PROBLEM TO SOLVE: Only the text of the records belongs in the answer, copied exactly, with every picture omitted.

DATASET CONTENT:
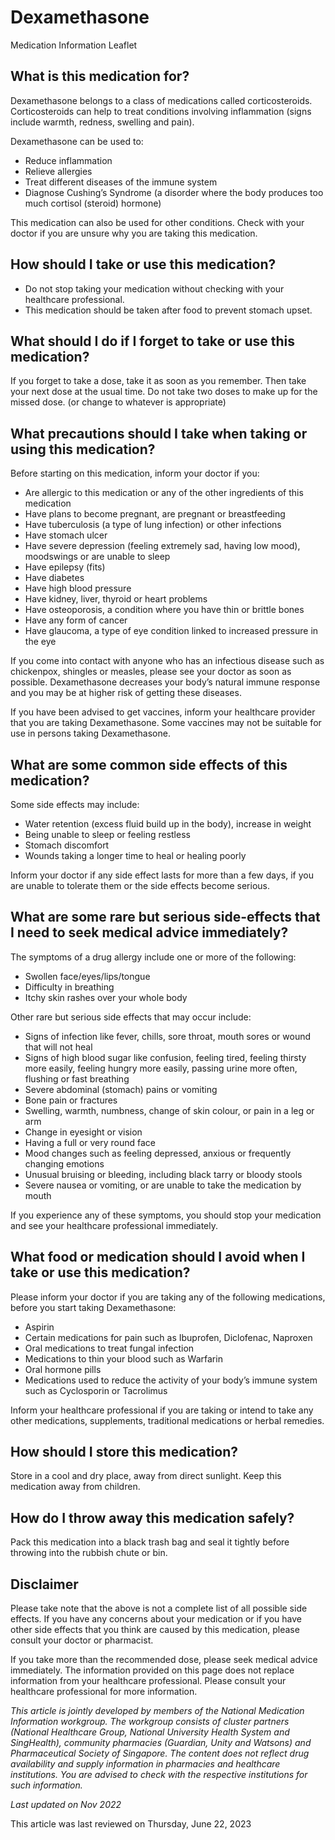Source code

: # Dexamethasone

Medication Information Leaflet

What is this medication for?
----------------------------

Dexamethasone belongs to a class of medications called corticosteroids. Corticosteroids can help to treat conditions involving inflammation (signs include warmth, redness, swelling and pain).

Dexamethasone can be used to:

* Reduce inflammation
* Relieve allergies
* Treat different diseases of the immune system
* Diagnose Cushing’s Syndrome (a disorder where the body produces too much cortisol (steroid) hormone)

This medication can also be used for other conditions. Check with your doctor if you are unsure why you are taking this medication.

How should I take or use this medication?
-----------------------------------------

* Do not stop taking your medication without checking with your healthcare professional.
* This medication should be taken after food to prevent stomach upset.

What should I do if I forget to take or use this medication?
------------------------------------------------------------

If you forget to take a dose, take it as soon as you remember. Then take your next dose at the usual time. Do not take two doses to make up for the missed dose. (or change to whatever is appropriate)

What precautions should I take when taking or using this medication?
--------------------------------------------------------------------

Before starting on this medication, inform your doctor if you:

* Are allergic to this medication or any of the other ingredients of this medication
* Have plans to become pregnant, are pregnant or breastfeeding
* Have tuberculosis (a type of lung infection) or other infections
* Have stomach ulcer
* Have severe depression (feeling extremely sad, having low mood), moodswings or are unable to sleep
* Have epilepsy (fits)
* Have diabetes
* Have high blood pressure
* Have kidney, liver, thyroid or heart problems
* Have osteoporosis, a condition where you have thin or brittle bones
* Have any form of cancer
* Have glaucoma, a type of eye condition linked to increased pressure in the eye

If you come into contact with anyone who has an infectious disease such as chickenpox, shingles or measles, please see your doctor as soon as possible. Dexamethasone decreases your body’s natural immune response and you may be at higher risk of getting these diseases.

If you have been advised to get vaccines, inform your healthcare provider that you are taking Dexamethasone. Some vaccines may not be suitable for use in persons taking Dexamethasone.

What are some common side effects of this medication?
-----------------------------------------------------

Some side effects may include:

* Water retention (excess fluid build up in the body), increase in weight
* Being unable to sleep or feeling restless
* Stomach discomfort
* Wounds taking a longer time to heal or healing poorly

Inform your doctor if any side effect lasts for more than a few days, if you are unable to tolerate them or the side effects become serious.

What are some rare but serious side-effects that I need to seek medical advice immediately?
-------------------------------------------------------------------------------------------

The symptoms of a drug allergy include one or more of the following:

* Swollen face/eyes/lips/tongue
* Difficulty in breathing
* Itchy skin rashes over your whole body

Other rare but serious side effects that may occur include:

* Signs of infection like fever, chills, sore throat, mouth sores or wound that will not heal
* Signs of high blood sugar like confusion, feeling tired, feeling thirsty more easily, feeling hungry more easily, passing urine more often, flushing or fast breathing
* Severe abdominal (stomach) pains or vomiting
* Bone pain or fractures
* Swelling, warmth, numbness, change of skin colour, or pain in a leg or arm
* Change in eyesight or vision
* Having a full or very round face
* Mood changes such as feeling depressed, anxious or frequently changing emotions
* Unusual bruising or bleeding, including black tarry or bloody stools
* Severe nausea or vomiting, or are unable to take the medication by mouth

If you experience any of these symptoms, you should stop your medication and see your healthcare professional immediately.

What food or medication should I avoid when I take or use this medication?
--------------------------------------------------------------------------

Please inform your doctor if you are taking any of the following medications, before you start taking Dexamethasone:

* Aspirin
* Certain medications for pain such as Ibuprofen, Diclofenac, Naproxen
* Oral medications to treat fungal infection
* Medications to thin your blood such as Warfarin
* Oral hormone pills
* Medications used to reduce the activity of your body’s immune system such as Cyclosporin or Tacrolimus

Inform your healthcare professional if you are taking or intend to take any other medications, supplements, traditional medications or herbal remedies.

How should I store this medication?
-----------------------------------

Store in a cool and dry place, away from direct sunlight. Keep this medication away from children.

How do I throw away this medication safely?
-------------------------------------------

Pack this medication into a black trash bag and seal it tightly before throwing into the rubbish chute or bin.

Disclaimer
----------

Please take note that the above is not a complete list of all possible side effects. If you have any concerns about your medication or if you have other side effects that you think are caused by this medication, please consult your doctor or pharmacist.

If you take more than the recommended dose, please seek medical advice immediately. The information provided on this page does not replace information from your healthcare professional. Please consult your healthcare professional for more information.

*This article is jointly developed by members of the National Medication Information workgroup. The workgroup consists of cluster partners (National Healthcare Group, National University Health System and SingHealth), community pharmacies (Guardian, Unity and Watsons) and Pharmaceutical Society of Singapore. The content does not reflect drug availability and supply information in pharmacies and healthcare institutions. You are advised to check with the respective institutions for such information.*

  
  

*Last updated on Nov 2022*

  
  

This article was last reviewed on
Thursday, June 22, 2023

RESULT:
Source code

: # Dexamethasone

Medication Information Leaflet

What is this medication for?
----------------------------

Dexamethasone belongs to a class of medications called corticosteroids. Corticosteroids can help to treat conditions involving inflammation (signs include warmth, redness, swelling and pain).

Dexamethasone can be used to:

* Reduce inflammation
* Relieve allergies
* Treat different diseases of the immune system
* Diagnose Cushing’s Syndrome (a disorder where the body produces too much cortisol (steroid) hormone)

This medication can also be used for other conditions. Check with your doctor if you are unsure why you are taking this medication.

How should I take or use this medication?
-----------------------------------------

* Do not stop taking your medication without checking with your healthcare professional.
* This medication should be taken after food to prevent stomach upset.

What should I do if I forget to take or use this medication?
------------------------------------------------------------

If you forget to take a dose, take it as soon as you remember. Then take your next dose at the usual time. Do not take two doses to make up for the missed dose. (or change to whatever is appropriate)

What precautions should I take when taking or using this medication?
--------------------------------------------------------------------

Before starting on this medication, inform your doctor if you:

* Are allergic to this medication or any of the other ingredients of this medication
* Have plans to become pregnant, are pregnant or breastfeeding
* Have tuberculosis (a type of lung infection) or other infections
* Have stomach ulcer
* Have severe depression (feeling extremely sad, having low mood), moodswings or are unable to sleep
* Have epilepsy (fits)
* Have diabetes
* Have high blood pressure
* Have kidney, liver, thyroid or heart problems
* Have osteoporosis, a condition where you have thin or brittle bones
* Have any form of cancer
* Have glaucoma, a type of eye condition linked to increased pressure in the eye

If you come into contact with anyone who has an infectious disease such as chickenpox, shingles or measles, please see your doctor as soon as possible. Dexamethasone decreases your body’s natural immune response and you may be at higher risk of getting these diseases.

If you have been advised to get vaccines, inform your healthcare provider that you are taking Dexamethasone. Some vaccines may not be suitable for use in persons taking Dexamethasone.

What are some common side effects of this medication?
-----------------------------------------------------

Some side effects may include:

* Water retention (excess fluid build up in the body), increase in weight
* Being unable to sleep or feeling restless
* Stomach discomfort
* Wounds taking a longer time to heal or healing poorly

Inform your doctor if any side effect lasts for more than a few days, if you are unable to tolerate them or the side effects become serious.

What are some rare but serious side-effects that I need to seek medical advice immediately?
-------------------------------------------------------------------------------------------

The symptoms of a drug allergy include one or more of the following:

* Swollen face/eyes/lips/tongue
* Difficulty in breathing
* Itchy skin rashes over your whole body

Other rare but serious side effects that may occur include:

* Signs of infection like fever, chills, sore throat, mouth sores or wound that will not heal
* Signs of high blood sugar like confusion, feeling tired, feeling thirsty more easily, feeling hungry more easily, passing urine more often, flushing or fast breathing
* Severe abdominal (stomach) pains or vomiting
* Bone pain or fractures
* Swelling, warmth, numbness, change of skin colour, or pain in a leg or arm
* Change in eyesight or vision
* Having a full or very round face
* Mood changes such as feeling depressed, anxious or frequently changing emotions
* Unusual bruising or bleeding, including black tarry or bloody stools
* Severe nausea or vomiting, or are unable to take the medication by mouth

If you experience any of these symptoms, you should stop your medication and see your healthcare professional immediately.

What food or medication should I avoid when I take or use this medication?
--------------------------------------------------------------------------

Please inform your doctor if you are taking any of the following medications, before you start taking Dexamethasone:

* Aspirin
* Certain medications for pain such as Ibuprofen, Diclofenac, Naproxen
* Oral medications to treat fungal infection
* Medications to thin your blood such as Warfarin
* Oral hormone pills
* Medications used to reduce the activity of your body’s immune system such as Cyclosporin or Tacrolimus

Inform your healthcare professional if you are taking or intend to take any other medications, supplements, traditional medications or herbal remedies.

How should I store this medication?
-----------------------------------

Store in a cool and dry place, away from direct sunlight. Keep this medication away from children.

How do I throw away this medication safely?
-------------------------------------------

Pack this medication into a black trash bag and seal it tightly before throwing into the rubbish chute or bin.

Disclaimer
----------

Please take note that the above is not a complete list of all possible side effects. If you have any concerns about your medication or if you have other side effects that you think are caused by this medication, please consult your doctor or pharmacist.

If you take more than the recommended dose, please seek medical advice immediately. The information provided on this page does not replace information from your healthcare professional. Please consult your healthcare professional for more information.

*This article is jointly developed by members of the National Medication Information workgroup. The workgroup consists of cluster partners (National Healthcare Group, National University Health System and SingHealth), community pharmacies (Guardian, Unity and Watsons) and Pharmaceutical Society of Singapore. The content does not reflect drug availability and supply information in pharmacies and healthcare institutions. You are advised to check with the respective institutions for such information.*

  
  

*Last updated on Nov 2022*

  
  

This article was last reviewed on
Thursday, June 22, 2023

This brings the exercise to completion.